Penalties for those abuses are still few and far between. Since November 2010, when the law went into effect, and mid-February of 2012, only five complaints had been brought to resolution, says Lorelei Salas, who at that time stepped down as the deputy commissioner for worker protection at the New York State department of labor. Cuomo administration sources say they can’t offer an updated number, since they haven’t separated domestic worker cases from other labor wage-and-hour-violation cases, but note that all complaints are ultimately investigated and that the amount of back wages, civil penalties and damages awarded to all workers in the first quarter of this year was higher than awarded in the first quarter of last year.

At least one of the investigations handled by the Department of Labor did result in more than $100,000 in back-wages and penalties being awarded to a domestic worker, according to the administration. And other complaints under the domestic worker law are being resolved before they reach the department of labor. The Urban Justice Center’s clinic has handled sixty such cases, twenty-six of which have yielded cash totaling more than $150,000 for the workers, according to Hallett. But if, as the Park Slope Parents survey suggests, at least 85 percent of surveyed parents aren’t paying their childcare workers the overtime they’re legally due, and there are between 120,000 and 240,000 domestic workers statewide, there is far more work to be done.

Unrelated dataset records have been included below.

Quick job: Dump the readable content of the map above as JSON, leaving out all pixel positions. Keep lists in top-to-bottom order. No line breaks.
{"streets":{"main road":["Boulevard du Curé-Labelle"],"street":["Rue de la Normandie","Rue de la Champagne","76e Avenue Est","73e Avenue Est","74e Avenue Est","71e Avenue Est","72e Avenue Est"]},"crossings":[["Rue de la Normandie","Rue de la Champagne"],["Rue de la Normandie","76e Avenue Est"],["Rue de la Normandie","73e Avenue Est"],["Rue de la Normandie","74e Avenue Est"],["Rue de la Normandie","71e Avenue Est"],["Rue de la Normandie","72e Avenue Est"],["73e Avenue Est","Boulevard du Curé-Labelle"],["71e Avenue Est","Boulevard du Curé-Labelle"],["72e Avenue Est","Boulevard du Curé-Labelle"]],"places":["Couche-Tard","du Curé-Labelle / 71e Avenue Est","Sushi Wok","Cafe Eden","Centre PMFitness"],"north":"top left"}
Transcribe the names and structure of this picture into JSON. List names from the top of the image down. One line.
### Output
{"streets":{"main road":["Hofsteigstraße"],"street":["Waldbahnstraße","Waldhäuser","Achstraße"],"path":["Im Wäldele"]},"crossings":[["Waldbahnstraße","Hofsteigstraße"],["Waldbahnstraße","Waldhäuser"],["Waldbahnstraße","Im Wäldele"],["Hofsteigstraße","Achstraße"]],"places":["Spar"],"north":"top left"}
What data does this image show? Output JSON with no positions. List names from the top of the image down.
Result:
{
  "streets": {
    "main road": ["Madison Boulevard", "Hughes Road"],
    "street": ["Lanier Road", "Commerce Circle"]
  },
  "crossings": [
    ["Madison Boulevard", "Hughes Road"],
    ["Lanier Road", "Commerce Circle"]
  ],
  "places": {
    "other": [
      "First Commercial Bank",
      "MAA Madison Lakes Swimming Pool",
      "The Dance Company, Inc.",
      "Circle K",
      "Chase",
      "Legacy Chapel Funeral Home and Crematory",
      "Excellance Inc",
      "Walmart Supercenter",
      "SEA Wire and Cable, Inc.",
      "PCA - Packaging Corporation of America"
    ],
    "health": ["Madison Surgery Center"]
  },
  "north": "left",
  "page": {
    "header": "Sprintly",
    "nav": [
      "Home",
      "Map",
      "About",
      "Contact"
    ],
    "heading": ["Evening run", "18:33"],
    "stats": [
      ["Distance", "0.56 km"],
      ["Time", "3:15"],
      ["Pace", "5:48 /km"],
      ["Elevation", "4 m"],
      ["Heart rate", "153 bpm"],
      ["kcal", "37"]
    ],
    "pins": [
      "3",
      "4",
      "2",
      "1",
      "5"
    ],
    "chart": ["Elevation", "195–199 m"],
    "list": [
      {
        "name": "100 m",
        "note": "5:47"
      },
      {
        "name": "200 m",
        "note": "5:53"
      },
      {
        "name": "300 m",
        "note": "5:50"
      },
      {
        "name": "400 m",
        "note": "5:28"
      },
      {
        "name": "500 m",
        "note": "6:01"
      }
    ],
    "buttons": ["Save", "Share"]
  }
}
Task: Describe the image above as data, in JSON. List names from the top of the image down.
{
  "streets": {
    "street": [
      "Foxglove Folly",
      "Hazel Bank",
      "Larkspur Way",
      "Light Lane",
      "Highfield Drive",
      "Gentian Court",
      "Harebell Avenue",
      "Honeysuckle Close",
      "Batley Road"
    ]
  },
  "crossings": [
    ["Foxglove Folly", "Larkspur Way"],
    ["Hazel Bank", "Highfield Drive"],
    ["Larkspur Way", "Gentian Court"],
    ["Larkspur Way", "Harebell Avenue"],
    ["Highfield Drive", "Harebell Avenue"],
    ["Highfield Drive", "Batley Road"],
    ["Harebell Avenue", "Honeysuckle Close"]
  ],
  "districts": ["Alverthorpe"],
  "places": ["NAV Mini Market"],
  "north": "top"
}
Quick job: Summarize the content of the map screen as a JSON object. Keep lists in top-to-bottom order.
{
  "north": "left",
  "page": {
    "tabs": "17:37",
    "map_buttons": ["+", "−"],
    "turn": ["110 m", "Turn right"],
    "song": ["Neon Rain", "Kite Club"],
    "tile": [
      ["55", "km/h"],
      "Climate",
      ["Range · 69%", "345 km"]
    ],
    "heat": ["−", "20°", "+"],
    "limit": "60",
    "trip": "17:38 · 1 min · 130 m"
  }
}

The nature of the business is itself an obstacle to enforcement. “A home is not an open place of business, not a factory or restaurant where you can just walk in,” says Salas, who is now legal director of Make the Road New York. “I’m not sure anyone would be willing to do [that] in a home.” Salas also notes that state investigators are likely to find more violations in places that employ lots of people—like restaurants and factories—than in homes, and that “agencies look for where they can have the best bang for their buck.”

While they push for enforcement, domestic workers are still fighting for labor protections that weren’t included in the law, such as the right to collectively bargain, which the law stopped short of granting. (The law directed the Department of Labor to study the feasibility of collective bargaining for domestic workers. The department produced a report acknowledging challenges in December 2010.) No doubt, the ability to negotiate as a group would bring nannies and other privately employed domestic workers closer to getting severance pay, advance notice of termination, and sick days—other benefits they still lack. Perhaps even more important, it would help bring them into the larger national movement of agency-employed domestic workers. But federal and state labor laws specifically prohibit privately employed domestic workers from unionizing. And, so far, only a fraction of domestic workers employed by agencies—mostly home health aides paid with Medicaid dollars—have joined unions.

Many of them were on hand at the New York Care Congress on June 3, when about 600 people crammed into Pace University’s gymnasium to demand dignity and flex their political muscle. The event focused on boosting wages and benefits in this field. But its power lay in focusing on the humanity that unites care workers and their employers.

“We’re here because we care about each other and the future of our country,” Ai-jen Poo, the director of the National Domestic Workers Alliance, shouted to the crowd. Poo used the same emotional appeal when she led New York’s effort to pass the Domestic Workers Bill of Rights a few years back: that the real, loving people one both sides of the domestic work equation stand to benefit from improved treatment of workers, and that the best way to do it is through politics. “Caring is about voting,” Poo concluded over the hooting of her supporters.

In the audience, clapping and waving a paper flag along with her fellow workers, Jennifer Bernard agreed that political organizing is the answer for domestic workers. “Being a nanny is an isolated job,” said Bernard, “and we need to be able to work together.”